Japan's First Naked Restaurant Has Age & Weight Restrictions
By now, you've probably heard about The Bunyadi, London's first "naked" restaurant, which is “free from the trappings of modern life"—no mobile phones, no electricity, and, of course, no clothes. Now it seems Tokyo has caught the naked bug.
On July 29, a naked pop-up restaurant called The Amrita (the Sanskrit word for "immortality") will open in Tokyo. Customers will dine in the buff but be required to wear "paper underpants" courtesy of the restaurant to keep things, you know, sanitary.
According to Rocket News, it's supposed to have an "Adam and Eve" theme, though it seems to be lacking on the whole Eve part: The waitstaff is made up of "men with the world's most beautiful bodies" serving tables in nothing but G-strings.
In keeping with the au naturel trend, the menu is all-organic, but the main feast is for the eyes: a Chippendales-like dance performance featuring "only the best of the best American and European male models."
The Amrita could have stopped there and been just ridiculous enough, but, unfortunately, it didn't.

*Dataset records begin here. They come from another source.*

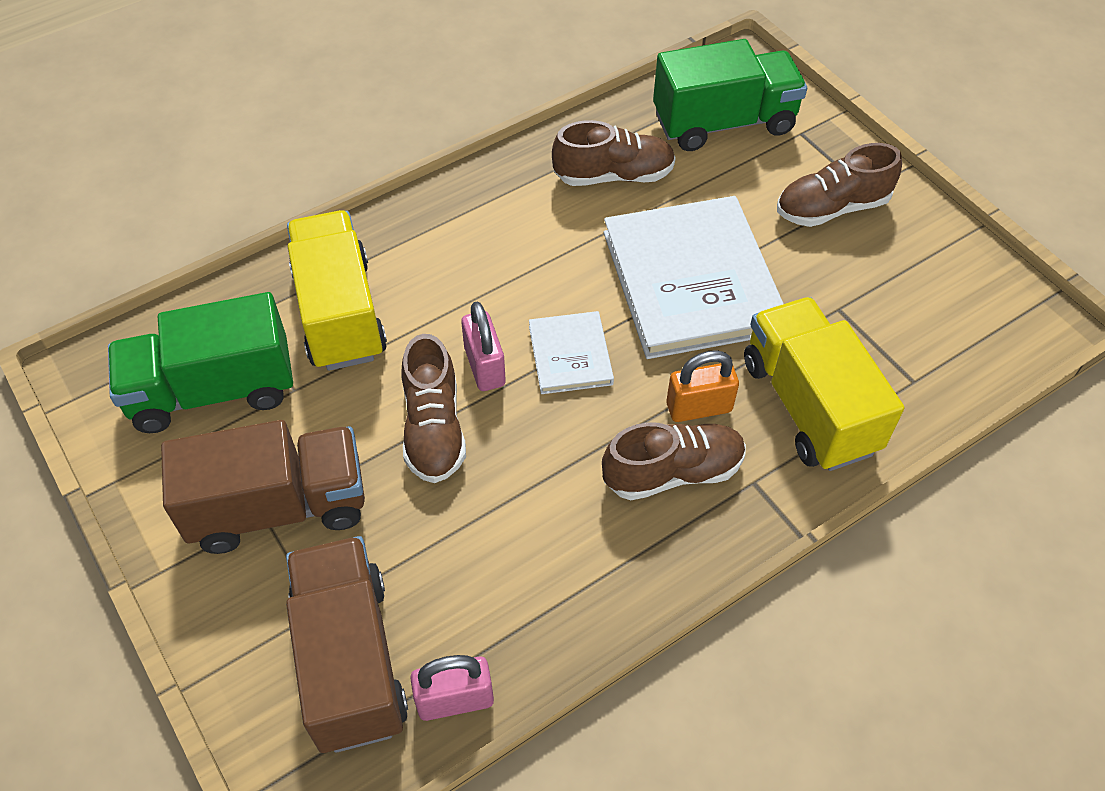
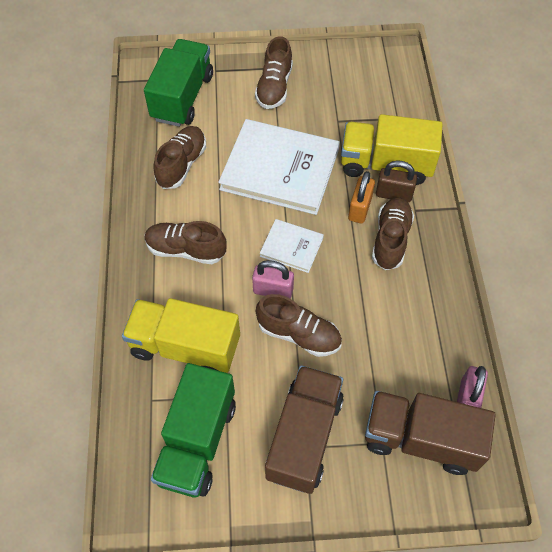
camera: 60 degrees left, 5 degrees up
(484, 244) = (186, 250): none -> brown shoe
(760, 440) = (393, 194): none -> brown padlock

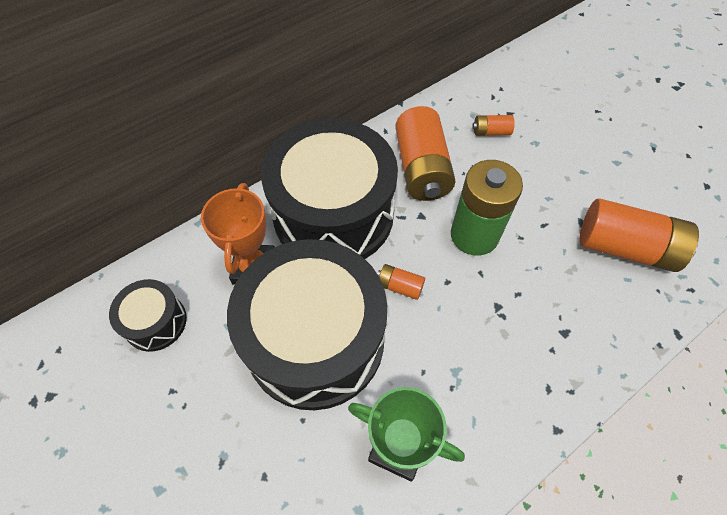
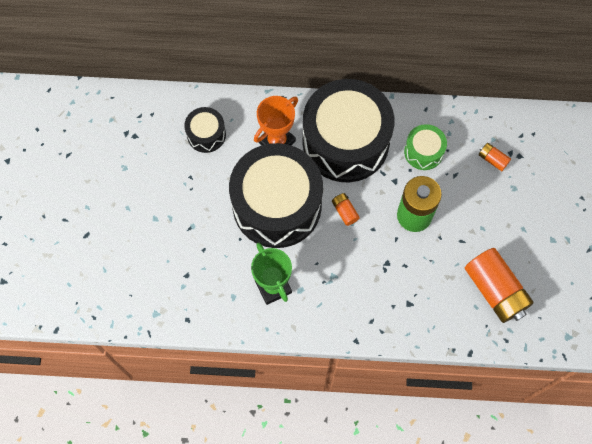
camera: 40 degrees right, 10 degrees up
(422, 169) = (423, 152): orange battery -> green drum

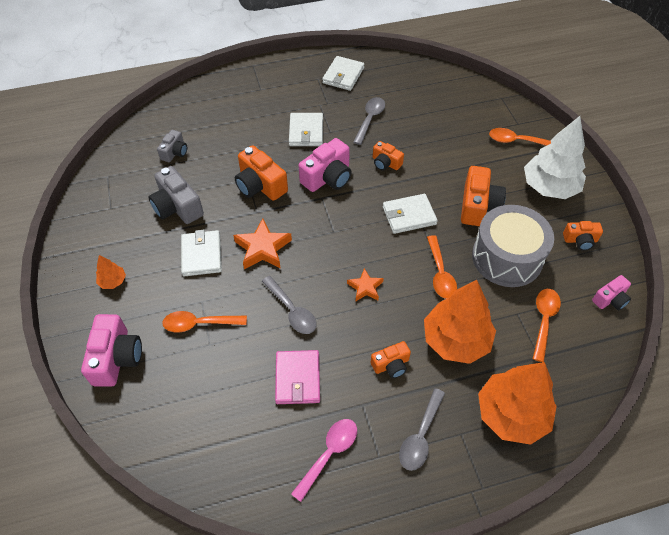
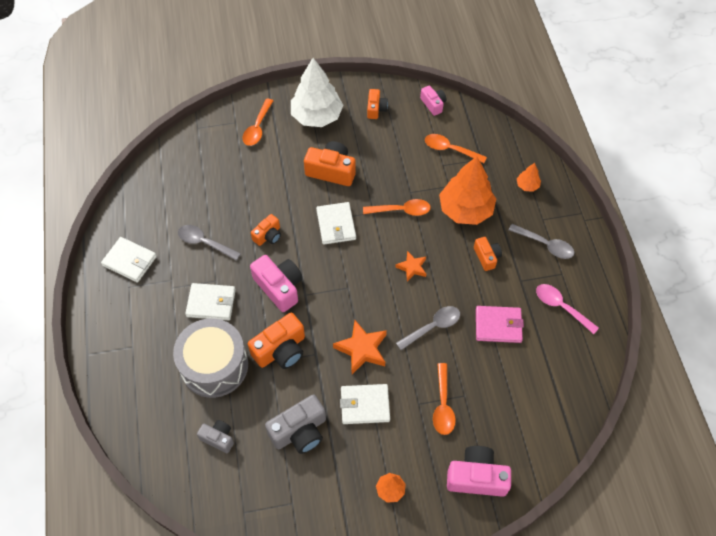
camera: 85 degrees left, 5 degrees up
(507, 257) = (389, 161): grey drum -> grey drum (214, 365)
(511, 414) = (527, 185): orange tree -> orange tree, size x0.44

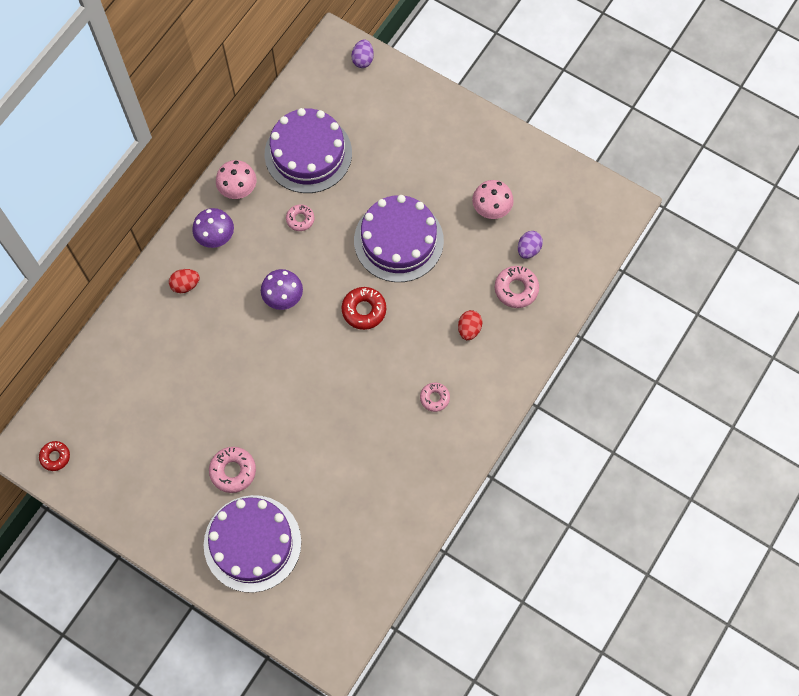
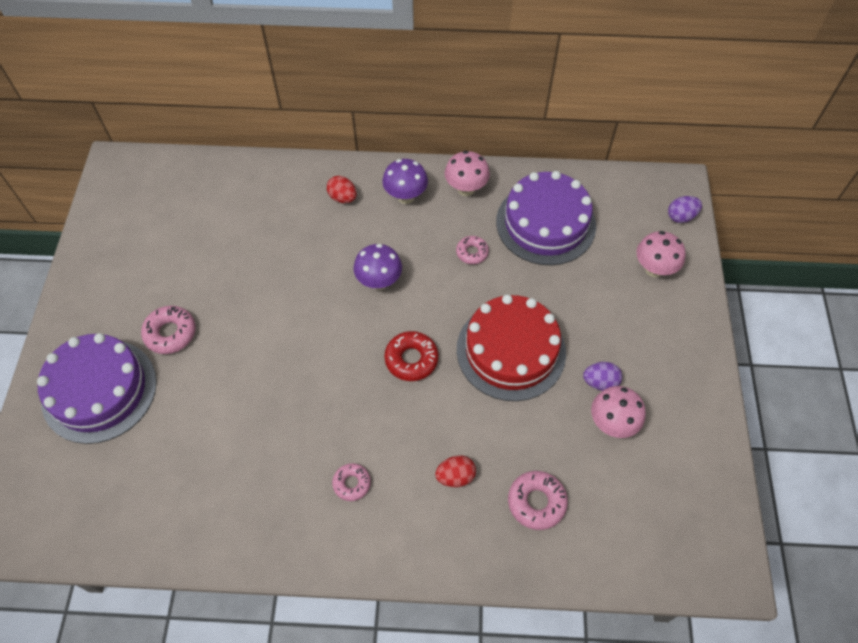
camera: 60 degrees right, 10 degrees down
(55, 457) = (119, 189): red donut -> none
(394, 107) = (654, 269): none -> pink mushroom
(398, 240) = (511, 351): purple cake -> red cake
(528, 249) = (594, 489): purple egg -> purple egg (600, 382)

Its owners decided to separate itself from the other naked restaurants by adding an element of body-shaming.
"We ask anyone more than 15 kilograms [or approximately 33 pounds] above the average weight for their height to refrain from making a reservation," the rules state. People over the age of 60 and anyone with a tattoo are not welcome either. Those whose weight looks questionable will be asked to stand on a scale before dining.
You pay for the meal in advance, and prices range from $112 to $563 per person, so the restaurant would probably recommend that anyone unsure about whether they're above "average" weight avoid The Amrita.
Actually, you know what? That seems like pretty solid advice for everyone, regardless of weight, age, or amount of tattoos.